Task to carry out:
Scan the records for "regarding". Report each line that includes it.

The input:
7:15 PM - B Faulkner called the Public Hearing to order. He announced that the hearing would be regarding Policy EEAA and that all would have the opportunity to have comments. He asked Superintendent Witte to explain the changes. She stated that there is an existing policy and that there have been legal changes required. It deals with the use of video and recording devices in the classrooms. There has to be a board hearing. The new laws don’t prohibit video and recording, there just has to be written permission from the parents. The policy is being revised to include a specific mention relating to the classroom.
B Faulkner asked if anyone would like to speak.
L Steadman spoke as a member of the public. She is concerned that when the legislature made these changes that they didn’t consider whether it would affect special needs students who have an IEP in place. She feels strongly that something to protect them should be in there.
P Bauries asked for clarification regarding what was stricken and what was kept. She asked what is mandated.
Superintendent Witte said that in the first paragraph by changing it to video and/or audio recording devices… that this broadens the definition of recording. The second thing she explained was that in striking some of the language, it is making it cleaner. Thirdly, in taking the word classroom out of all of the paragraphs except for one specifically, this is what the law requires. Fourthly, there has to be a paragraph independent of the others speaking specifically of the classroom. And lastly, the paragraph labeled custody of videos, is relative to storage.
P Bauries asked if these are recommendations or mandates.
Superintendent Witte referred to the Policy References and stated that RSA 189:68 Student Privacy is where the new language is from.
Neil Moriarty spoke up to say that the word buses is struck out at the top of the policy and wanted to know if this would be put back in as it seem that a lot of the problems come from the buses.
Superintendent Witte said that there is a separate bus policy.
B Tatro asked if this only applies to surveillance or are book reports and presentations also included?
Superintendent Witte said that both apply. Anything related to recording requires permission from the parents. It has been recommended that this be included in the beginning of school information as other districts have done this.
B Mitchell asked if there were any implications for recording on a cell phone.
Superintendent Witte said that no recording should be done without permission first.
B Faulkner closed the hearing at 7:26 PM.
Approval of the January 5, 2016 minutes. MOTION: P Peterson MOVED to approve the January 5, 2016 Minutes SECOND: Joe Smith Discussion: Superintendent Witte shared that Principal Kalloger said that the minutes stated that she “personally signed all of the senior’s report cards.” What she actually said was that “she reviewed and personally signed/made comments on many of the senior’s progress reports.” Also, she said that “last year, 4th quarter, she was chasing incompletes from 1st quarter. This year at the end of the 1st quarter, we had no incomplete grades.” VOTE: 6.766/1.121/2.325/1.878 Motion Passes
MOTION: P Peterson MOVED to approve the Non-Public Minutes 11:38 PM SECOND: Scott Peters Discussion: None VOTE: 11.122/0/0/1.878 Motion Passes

...

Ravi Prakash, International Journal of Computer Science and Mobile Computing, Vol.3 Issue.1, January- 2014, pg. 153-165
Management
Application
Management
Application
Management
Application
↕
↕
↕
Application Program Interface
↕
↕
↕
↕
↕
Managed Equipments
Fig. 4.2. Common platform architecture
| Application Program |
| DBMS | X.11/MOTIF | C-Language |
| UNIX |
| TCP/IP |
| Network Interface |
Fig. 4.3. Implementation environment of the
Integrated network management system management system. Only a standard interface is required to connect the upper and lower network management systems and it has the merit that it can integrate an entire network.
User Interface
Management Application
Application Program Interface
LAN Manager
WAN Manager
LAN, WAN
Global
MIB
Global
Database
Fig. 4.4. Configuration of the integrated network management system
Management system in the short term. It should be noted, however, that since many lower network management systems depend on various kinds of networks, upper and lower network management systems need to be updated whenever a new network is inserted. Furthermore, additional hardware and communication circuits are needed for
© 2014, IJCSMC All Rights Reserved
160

---

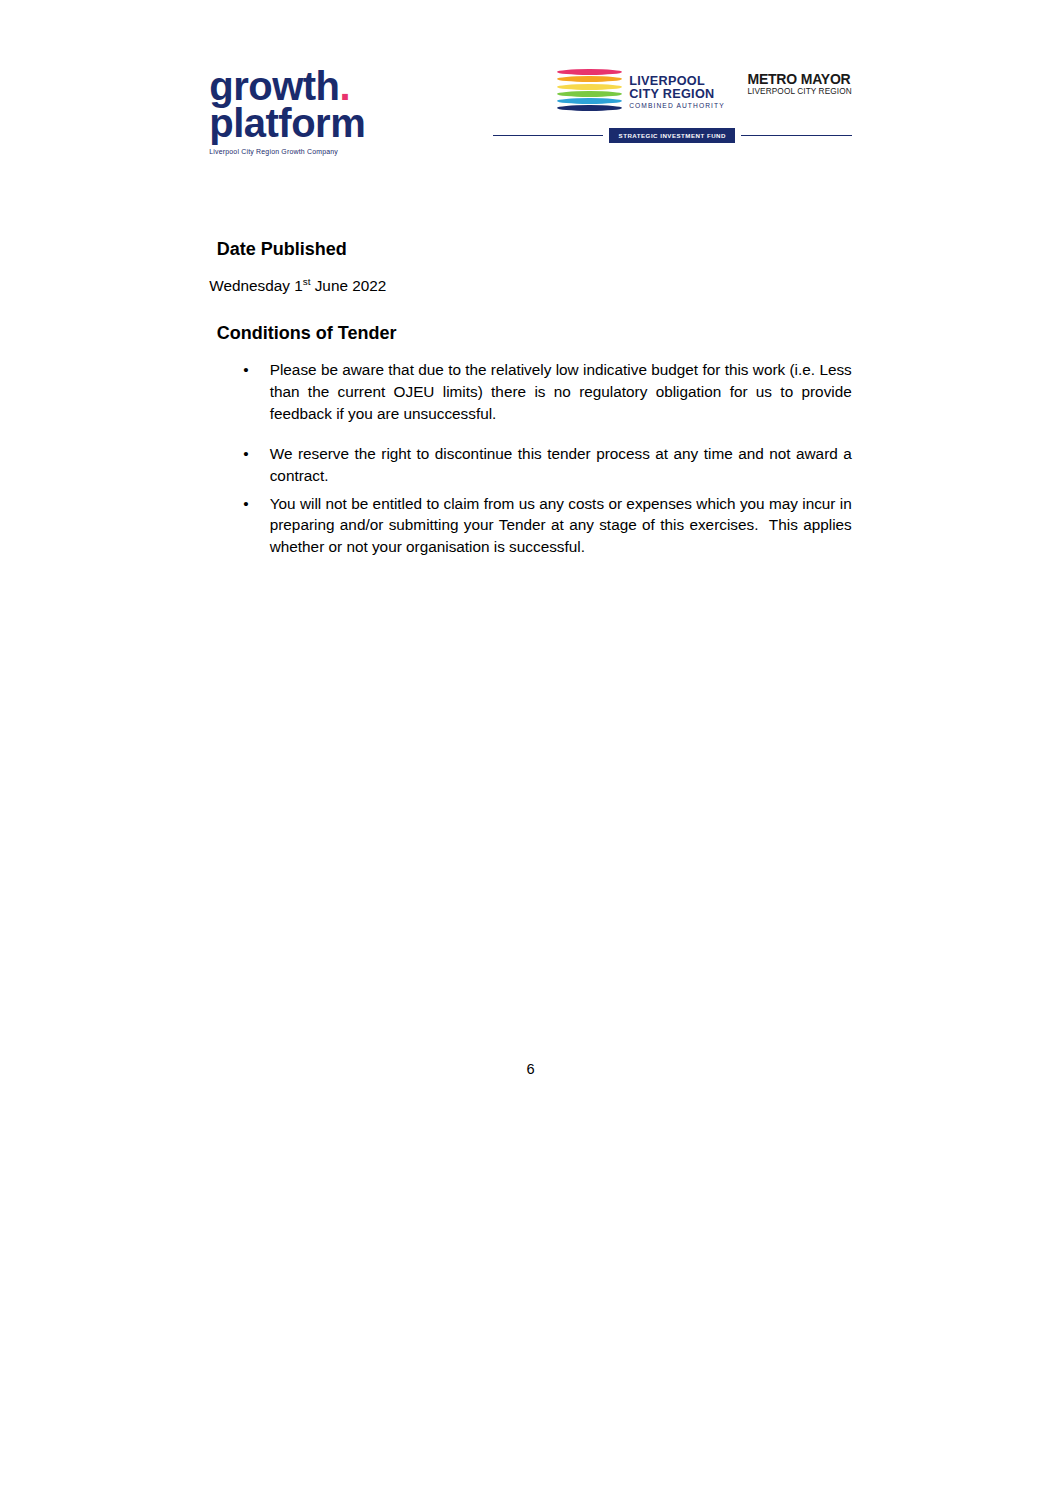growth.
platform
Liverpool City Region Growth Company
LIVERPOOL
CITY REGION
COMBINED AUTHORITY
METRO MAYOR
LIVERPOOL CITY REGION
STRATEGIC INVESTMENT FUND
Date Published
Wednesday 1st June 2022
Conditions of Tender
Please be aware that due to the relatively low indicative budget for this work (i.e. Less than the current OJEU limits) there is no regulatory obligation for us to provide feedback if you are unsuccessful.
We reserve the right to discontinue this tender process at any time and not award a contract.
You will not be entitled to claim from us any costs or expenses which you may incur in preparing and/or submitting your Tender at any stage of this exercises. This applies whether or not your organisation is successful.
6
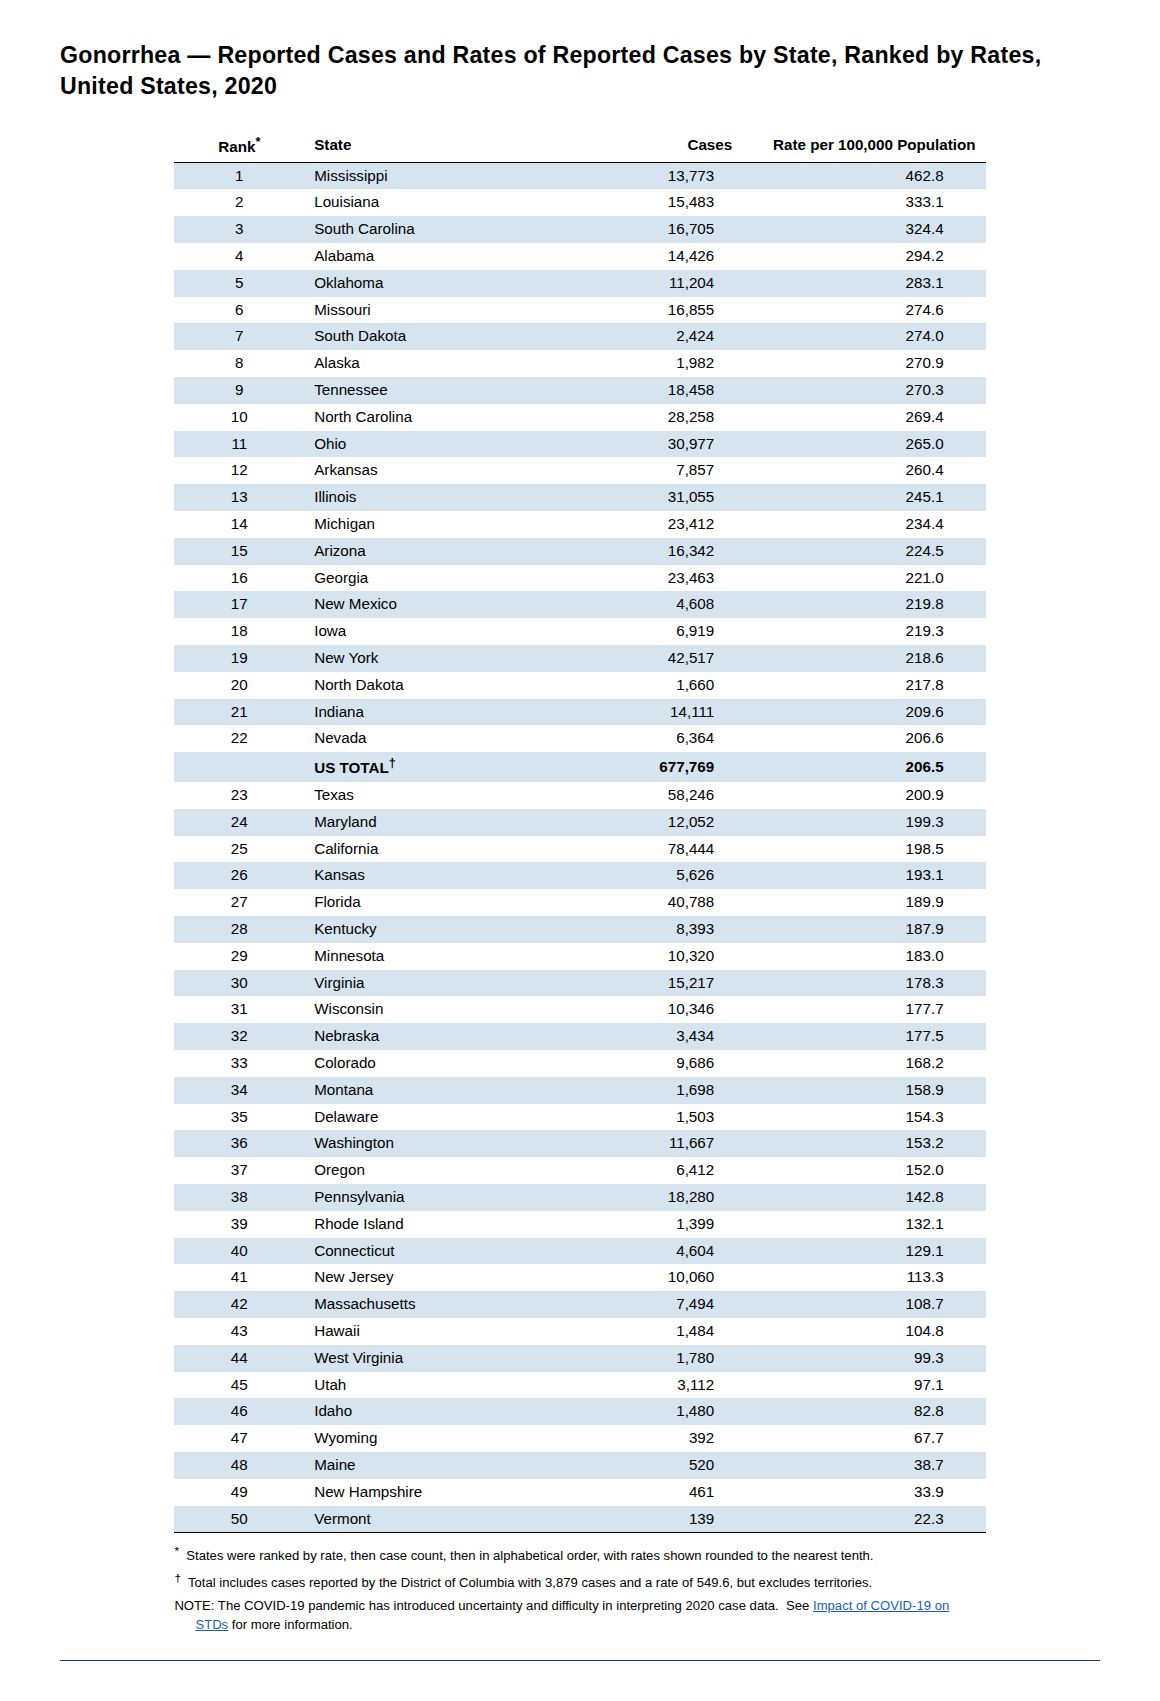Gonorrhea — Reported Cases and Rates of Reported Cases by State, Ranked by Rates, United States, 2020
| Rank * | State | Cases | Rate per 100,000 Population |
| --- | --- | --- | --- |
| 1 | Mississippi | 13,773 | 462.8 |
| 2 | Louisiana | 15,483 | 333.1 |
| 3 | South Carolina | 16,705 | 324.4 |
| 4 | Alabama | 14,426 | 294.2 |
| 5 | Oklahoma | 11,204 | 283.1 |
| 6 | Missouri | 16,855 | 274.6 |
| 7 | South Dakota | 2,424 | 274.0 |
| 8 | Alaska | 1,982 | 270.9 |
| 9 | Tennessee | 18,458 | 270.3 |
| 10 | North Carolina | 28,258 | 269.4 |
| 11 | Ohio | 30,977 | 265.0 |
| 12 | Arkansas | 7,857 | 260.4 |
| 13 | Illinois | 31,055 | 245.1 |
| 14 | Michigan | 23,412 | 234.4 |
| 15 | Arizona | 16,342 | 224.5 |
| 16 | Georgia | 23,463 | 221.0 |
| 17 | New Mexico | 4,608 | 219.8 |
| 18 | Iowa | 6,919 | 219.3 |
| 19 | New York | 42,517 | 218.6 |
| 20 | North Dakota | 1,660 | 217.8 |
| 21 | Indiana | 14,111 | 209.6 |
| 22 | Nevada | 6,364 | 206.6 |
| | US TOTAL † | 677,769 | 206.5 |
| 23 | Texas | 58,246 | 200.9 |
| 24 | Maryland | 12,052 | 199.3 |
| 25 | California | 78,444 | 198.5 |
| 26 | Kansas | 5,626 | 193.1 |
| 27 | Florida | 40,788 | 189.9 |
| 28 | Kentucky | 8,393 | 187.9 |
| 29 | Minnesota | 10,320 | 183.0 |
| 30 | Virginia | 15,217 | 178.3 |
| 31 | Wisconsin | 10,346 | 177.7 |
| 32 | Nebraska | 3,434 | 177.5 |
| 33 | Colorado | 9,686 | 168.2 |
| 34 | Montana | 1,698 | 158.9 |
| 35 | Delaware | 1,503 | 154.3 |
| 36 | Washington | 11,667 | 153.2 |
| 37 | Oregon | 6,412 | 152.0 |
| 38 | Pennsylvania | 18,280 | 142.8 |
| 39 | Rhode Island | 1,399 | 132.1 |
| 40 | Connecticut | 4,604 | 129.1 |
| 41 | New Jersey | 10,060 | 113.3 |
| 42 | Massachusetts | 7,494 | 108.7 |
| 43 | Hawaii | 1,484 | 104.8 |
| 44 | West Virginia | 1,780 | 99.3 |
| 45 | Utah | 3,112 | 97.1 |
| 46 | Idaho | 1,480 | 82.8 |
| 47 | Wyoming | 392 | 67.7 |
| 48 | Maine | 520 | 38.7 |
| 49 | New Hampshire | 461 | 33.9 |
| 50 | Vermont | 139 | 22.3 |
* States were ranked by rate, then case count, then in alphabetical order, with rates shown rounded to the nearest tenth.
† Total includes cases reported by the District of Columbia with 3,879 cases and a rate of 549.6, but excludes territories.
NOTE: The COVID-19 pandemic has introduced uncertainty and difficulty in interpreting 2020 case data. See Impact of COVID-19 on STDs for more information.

Written solution:
7:15 PM - B Faulkner called the Public Hearing to order. He announced that the hearing would be regarding Policy EEAA and that all would have the opportunity to have comments. He asked Superintendent Witte to explain the changes. She stated that there is an existing policy and that there have been legal changes required. It deals with the use of video and recording devices in the classrooms. There has to be a board hearing. The new laws don’t prohibit video and recording, there just has to be written permission from the parents. The policy is being revised to include a specific mention relating to the classroom.
P Bauries asked for clarification regarding what was stricken and what was kept. She asked what is mandated.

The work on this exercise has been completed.